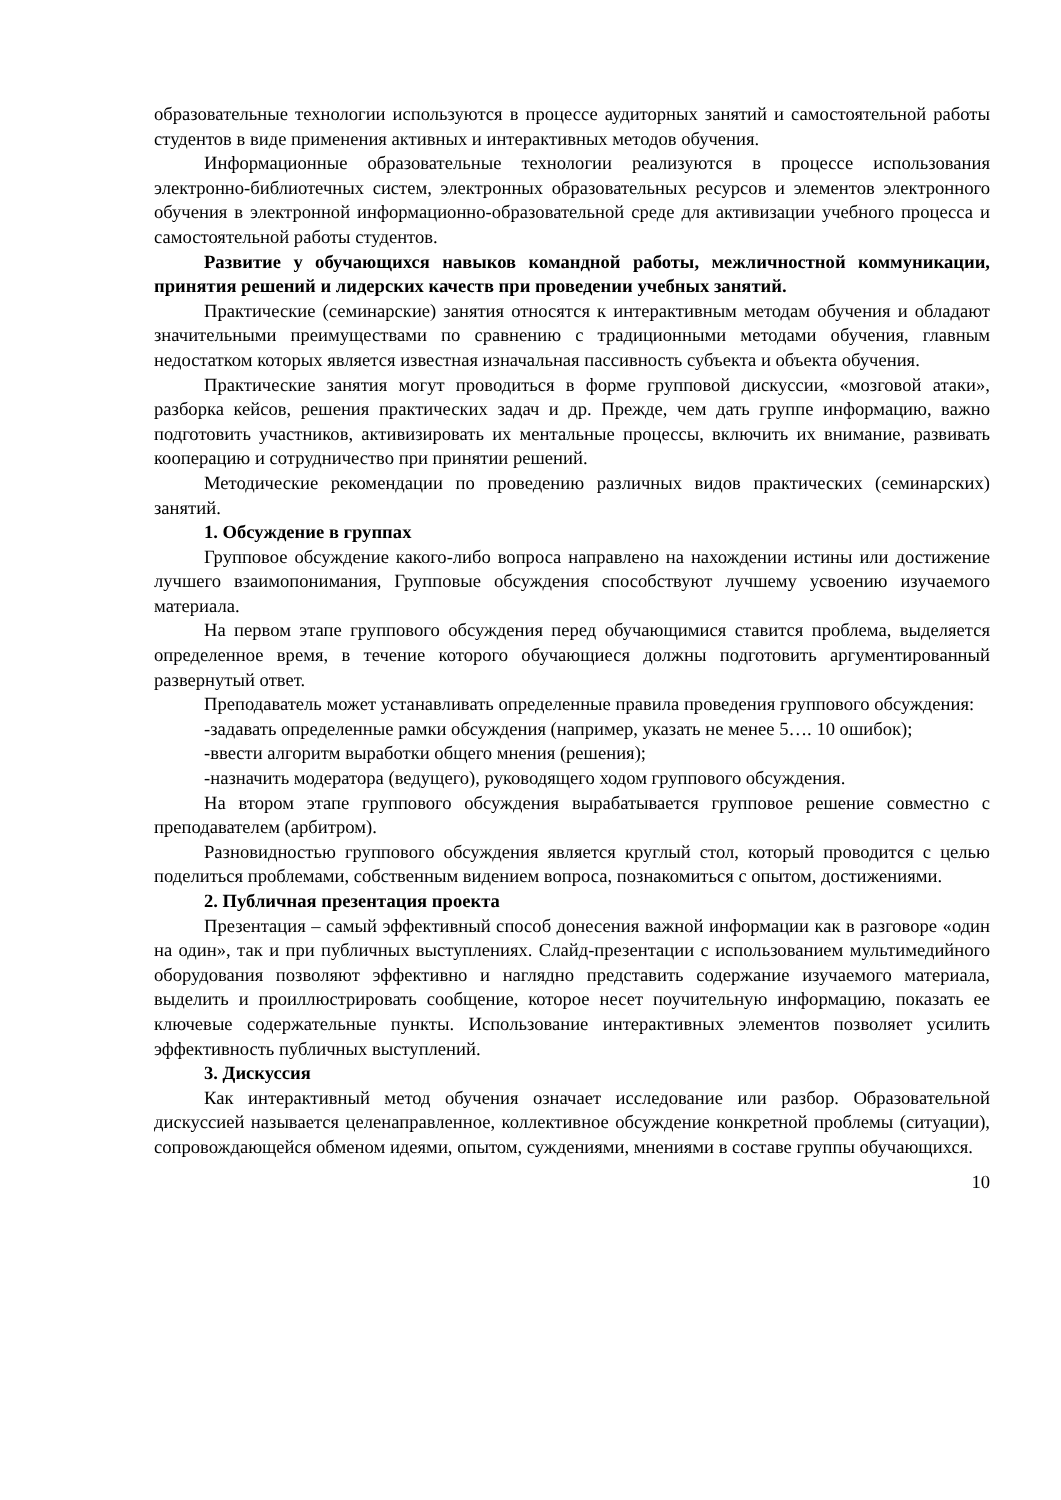образовательные технологии используются в процессе аудиторных занятий и самостоятельной работы студентов в виде применения активных и интерактивных методов обучения.
Информационные образовательные технологии реализуются в процессе использования электронно-библиотечных систем, электронных образовательных ресурсов и элементов электронного обучения в электронной информационно-образовательной среде для активизации учебного процесса и самостоятельной работы студентов.
Развитие у обучающихся навыков командной работы, межличностной коммуникации, принятия решений и лидерских качеств при проведении учебных занятий.
Практические (семинарские) занятия относятся к интерактивным методам обучения и обладают значительными преимуществами по сравнению с традиционными методами обучения, главным недостатком которых является известная изначальная пассивность субъекта и объекта обучения.
Практические занятия могут проводиться в форме групповой дискуссии, «мозговой атаки», разборка кейсов, решения практических задач и др. Прежде, чем дать группе информацию, важно подготовить участников, активизировать их ментальные процессы, включить их внимание, развивать кооперацию и сотрудничество при принятии решений.
Методические рекомендации по проведению различных видов практических (семинарских) занятий.
1. Обсуждение в группах
Групповое обсуждение какого-либо вопроса направлено на нахождении истины или достижение лучшего взаимопонимания, Групповые обсуждения способствуют лучшему усвоению изучаемого материала.
На первом этапе группового обсуждения перед обучающимися ставится проблема, выделяется определенное время, в течение которого обучающиеся должны подготовить аргументированный развернутый ответ.
Преподаватель может устанавливать определенные правила проведения группового обсуждения:
-задавать определенные рамки обсуждения (например, указать не менее 5…. 10 ошибок);
-ввести алгоритм выработки общего мнения (решения);
-назначить модератора (ведущего), руководящего ходом группового обсуждения.
На втором этапе группового обсуждения вырабатывается групповое решение совместно с преподавателем (арбитром).
Разновидностью группового обсуждения является круглый стол, который проводится с целью поделиться проблемами, собственным видением вопроса, познакомиться с опытом, достижениями.
2. Публичная презентация проекта
Презентация – самый эффективный способ донесения важной информации как в разговоре «один на один», так и при публичных выступлениях. Слайд-презентации с использованием мультимедийного оборудования позволяют эффективно и наглядно представить содержание изучаемого материала, выделить и проиллюстрировать сообщение, которое несет поучительную информацию, показать ее ключевые содержательные пункты. Использование интерактивных элементов позволяет усилить эффективность публичных выступлений.
3. Дискуссия
Как интерактивный метод обучения означает исследование или разбор. Образовательной дискуссией называется целенаправленное, коллективное обсуждение конкретной проблемы (ситуации), сопровождающейся обменом идеями, опытом, суждениями, мнениями в составе группы обучающихся.
10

### Goal of the exercise:
Here the job is to repeat the entries verbatim while leaving all pictures out.

### Answer to the problem:
образовательные технологии используются в процессе аудиторных занятий и самостоятельной работы студентов в виде применения активных и интерактивных методов обучения.
Информационные образовательные технологии реализуются в процессе использования электронно-библиотечных систем, электронных образовательных ресурсов и элементов электронного обучения в электронной информационно-образовательной среде для активизации учебного процесса и самостоятельной работы студентов.
Развитие у обучающихся навыков командной работы, межличностной коммуникации, принятия решений и лидерских качеств при проведении учебных занятий.
Практические (семинарские) занятия относятся к интерактивным методам обучения и обладают значительными преимуществами по сравнению с традиционными методами обучения, главным недостатком которых является известная изначальная пассивность субъекта и объекта обучения.
Практические занятия могут проводиться в форме групповой дискуссии, «мозговой атаки», разборка кейсов, решения практических задач и др. Прежде, чем дать группе информацию, важно подготовить участников, активизировать их ментальные процессы, включить их внимание, развивать кооперацию и сотрудничество при принятии решений.
Методические рекомендации по проведению различных видов практических (семинарских) занятий.
1. Обсуждение в группах
Групповое обсуждение какого-либо вопроса направлено на нахождении истины или достижение лучшего взаимопонимания, Групповые обсуждения способствуют лучшему усвоению изучаемого материала.
На первом этапе группового обсуждения перед обучающимися ставится проблема, выделяется определенное время, в течение которого обучающиеся должны подготовить аргументированный развернутый ответ.
Преподаватель может устанавливать определенные правила проведения группового обсуждения:
-задавать определенные рамки обсуждения (например, указать не менее 5…. 10 ошибок);
-ввести алгоритм выработки общего мнения (решения);
-назначить модератора (ведущего), руководящего ходом группового обсуждения.
На втором этапе группового обсуждения вырабатывается групповое решение совместно с преподавателем (арбитром).
Разновидностью группового обсуждения является круглый стол, который проводится с целью поделиться проблемами, собственным видением вопроса, познакомиться с опытом, достижениями.
2. Публичная презентация проекта
Презентация – самый эффективный способ донесения важной информации как в разговоре «один на один», так и при публичных выступлениях. Слайд-презентации с использованием мультимедийного оборудования позволяют эффективно и наглядно представить содержание изучаемого материала, выделить и проиллюстрировать сообщение, которое несет поучительную информацию, показать ее ключевые содержательные пункты. Использование интерактивных элементов позволяет усилить эффективность публичных выступлений.
3. Дискуссия
Как интерактивный метод обучения означает исследование или разбор. Образовательной дискуссией называется целенаправленное, коллективное обсуждение конкретной проблемы (ситуации), сопровождающейся обменом идеями, опытом, суждениями, мнениями в составе группы обучающихся.
10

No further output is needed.